(Collected data)
Content starts
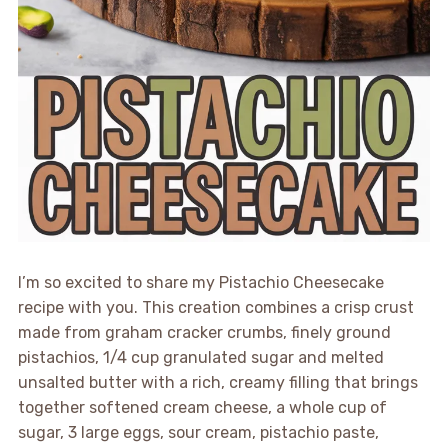
I’m so excited to share my Pistachio Cheesecake
recipe with you. This creation combines a crisp crust
made from graham cracker crumbs, finely ground
pistachios, 1/4 cup granulated sugar and melted
unsalted butter with a rich, creamy filling that brings
together softened cream cheese, a whole cup of
sugar, 3 large eggs, sour cream, pistachio paste,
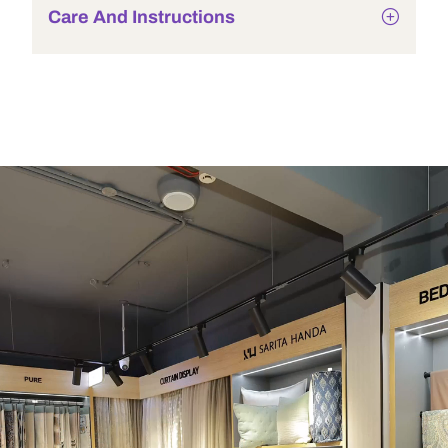
Care And Instructions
Content ends
**TASK DESCRIPTION:** Reproduce the text of the records above word for word, without the pictures.

**YOUR SOLUTION:**
I’m so excited to share my Pistachio Cheesecake
recipe with you. This creation combines a crisp crust
made from graham cracker crumbs, finely ground
pistachios, 1/4 cup granulated sugar and melted
unsalted butter with a rich, creamy filling that brings
together softened cream cheese, a whole cup of
sugar, 3 large eggs, sour cream, pistachio paste,
Care And Instructions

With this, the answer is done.